Traditional UNIX signals have some problems as a general-purpose event model. They convey only one bit of information—that a signal with a particular number has been raised. While in a signal handler, if another signal with the same number is raised, the signal handler itself could be preempted. Alternatively, you could mask future occurrences of the signal while the handler was running, but then they would be lost. There was no good way of sequentially processing each signal event.
The real-time signals extensions improve matters considerably. They provide an enhanced signal handler, which takes an argument containing some extra data associated with the signal. This value is either an integer or a pointer, and can be used to identify the source of the signal.
The other improvement offered by real-time signals is that they can be enqueued. When a real-time signal arrives, the signal handler runs to completion. Afterward, the next signal is taken off the head of the queue and processed.
While most operating systems support the basic POSIX standards, support for the extensions is somewhat more hit-and-miss.
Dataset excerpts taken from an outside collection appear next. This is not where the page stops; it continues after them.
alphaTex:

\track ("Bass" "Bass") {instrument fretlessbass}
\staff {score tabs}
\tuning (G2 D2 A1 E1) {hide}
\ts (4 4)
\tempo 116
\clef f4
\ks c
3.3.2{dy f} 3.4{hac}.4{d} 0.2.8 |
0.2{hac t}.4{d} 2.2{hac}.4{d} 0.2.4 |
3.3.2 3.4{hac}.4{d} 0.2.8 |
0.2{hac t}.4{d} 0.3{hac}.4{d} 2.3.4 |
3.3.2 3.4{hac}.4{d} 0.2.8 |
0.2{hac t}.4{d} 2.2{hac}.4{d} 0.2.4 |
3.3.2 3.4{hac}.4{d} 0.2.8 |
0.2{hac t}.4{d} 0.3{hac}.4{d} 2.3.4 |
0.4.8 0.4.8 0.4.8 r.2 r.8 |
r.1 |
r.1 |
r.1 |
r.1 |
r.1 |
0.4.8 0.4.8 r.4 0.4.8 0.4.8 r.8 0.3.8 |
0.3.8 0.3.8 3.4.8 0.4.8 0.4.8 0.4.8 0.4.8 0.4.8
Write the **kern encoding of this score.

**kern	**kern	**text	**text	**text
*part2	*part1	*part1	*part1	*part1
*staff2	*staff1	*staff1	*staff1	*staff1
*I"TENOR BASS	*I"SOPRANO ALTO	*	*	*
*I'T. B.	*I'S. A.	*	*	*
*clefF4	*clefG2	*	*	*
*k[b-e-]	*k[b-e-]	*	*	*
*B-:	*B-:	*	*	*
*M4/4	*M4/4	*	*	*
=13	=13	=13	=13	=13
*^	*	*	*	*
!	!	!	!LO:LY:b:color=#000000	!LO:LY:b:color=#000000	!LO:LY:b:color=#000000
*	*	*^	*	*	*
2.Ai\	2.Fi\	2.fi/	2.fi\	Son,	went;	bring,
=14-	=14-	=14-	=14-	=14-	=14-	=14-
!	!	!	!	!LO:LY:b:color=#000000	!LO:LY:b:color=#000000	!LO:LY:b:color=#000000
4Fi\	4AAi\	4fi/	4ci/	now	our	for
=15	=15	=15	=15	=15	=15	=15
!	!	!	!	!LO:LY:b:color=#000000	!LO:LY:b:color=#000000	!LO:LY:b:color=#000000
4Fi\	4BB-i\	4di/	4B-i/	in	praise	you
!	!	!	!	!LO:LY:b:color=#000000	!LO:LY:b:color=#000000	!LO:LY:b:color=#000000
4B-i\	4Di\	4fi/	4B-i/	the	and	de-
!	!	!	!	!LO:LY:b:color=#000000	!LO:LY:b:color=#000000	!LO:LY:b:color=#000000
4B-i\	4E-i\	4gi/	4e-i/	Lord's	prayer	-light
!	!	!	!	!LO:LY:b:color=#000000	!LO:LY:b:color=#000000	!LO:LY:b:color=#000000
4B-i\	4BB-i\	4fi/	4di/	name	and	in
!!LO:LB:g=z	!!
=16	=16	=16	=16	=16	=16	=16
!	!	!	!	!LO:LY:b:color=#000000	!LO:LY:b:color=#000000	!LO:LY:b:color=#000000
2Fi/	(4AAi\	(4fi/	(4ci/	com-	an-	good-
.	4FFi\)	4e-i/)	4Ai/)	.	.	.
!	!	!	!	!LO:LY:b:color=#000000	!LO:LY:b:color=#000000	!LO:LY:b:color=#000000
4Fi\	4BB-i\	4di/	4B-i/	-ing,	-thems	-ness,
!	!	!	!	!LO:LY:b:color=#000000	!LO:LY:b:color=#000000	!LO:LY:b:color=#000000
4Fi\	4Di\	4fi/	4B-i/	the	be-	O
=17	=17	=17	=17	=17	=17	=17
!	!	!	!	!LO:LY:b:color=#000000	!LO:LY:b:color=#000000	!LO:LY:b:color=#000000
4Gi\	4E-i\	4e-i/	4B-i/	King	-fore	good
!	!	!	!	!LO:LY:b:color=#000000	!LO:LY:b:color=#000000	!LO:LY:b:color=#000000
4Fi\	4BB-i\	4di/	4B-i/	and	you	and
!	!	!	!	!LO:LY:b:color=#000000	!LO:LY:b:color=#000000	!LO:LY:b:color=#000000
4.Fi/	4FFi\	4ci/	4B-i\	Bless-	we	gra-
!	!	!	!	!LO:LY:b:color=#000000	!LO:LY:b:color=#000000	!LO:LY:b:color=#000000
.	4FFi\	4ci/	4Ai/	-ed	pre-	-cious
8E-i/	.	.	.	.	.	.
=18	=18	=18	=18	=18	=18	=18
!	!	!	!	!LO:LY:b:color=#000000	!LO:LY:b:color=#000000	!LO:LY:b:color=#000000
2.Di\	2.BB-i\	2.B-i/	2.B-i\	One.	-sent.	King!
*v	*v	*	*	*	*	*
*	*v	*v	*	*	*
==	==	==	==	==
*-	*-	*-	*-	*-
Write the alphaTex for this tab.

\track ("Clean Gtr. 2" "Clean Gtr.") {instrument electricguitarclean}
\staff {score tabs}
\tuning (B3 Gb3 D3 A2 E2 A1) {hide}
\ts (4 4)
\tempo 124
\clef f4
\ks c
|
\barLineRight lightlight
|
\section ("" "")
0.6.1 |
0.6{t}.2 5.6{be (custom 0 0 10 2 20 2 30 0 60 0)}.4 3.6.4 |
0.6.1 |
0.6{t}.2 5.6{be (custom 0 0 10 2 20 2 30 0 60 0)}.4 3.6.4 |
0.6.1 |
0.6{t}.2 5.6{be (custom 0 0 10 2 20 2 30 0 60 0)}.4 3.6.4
Most UNIX-like systems support the old System V IPC mechanisms, but support for their POSIX replacements is less common. OS X, for example, supports the newer POSIX Semaphores and shared memory, but not message queues. Of course, new is a relative term. These APIs were originally standardized over a decade ago, in 1993.
UNIX standards tend to codify existing implementations, rather than proposing new ones. The standard way of communicating over a network on a modern UNIX system is to use Berkeley Sockets (now sometimes called POSIX Sockets), an API that originated on 4.4BSD. For many years, System V IPC was the standard way of communicating between local processes, although there are now POSIX APIs that supersede it. The POSIX IPC mechanisms are semantically very similar to their System V counterparts, however, and making a platform that supports one support the other isn’t a difficult undertaking.
Although certification is no longer essential for a UNIX-like system to be taken seriously, there is still a significant benefit to the existence of standards. It’s a lot easier to write code that conforms to the specification, and then apply platform-specific patches for non-compliant systems, than to navigate the maze of nonstandard APIs. Eventually the patches can usually be removed, since most systems still aim toward compliance even when they sometimes fail to meet it.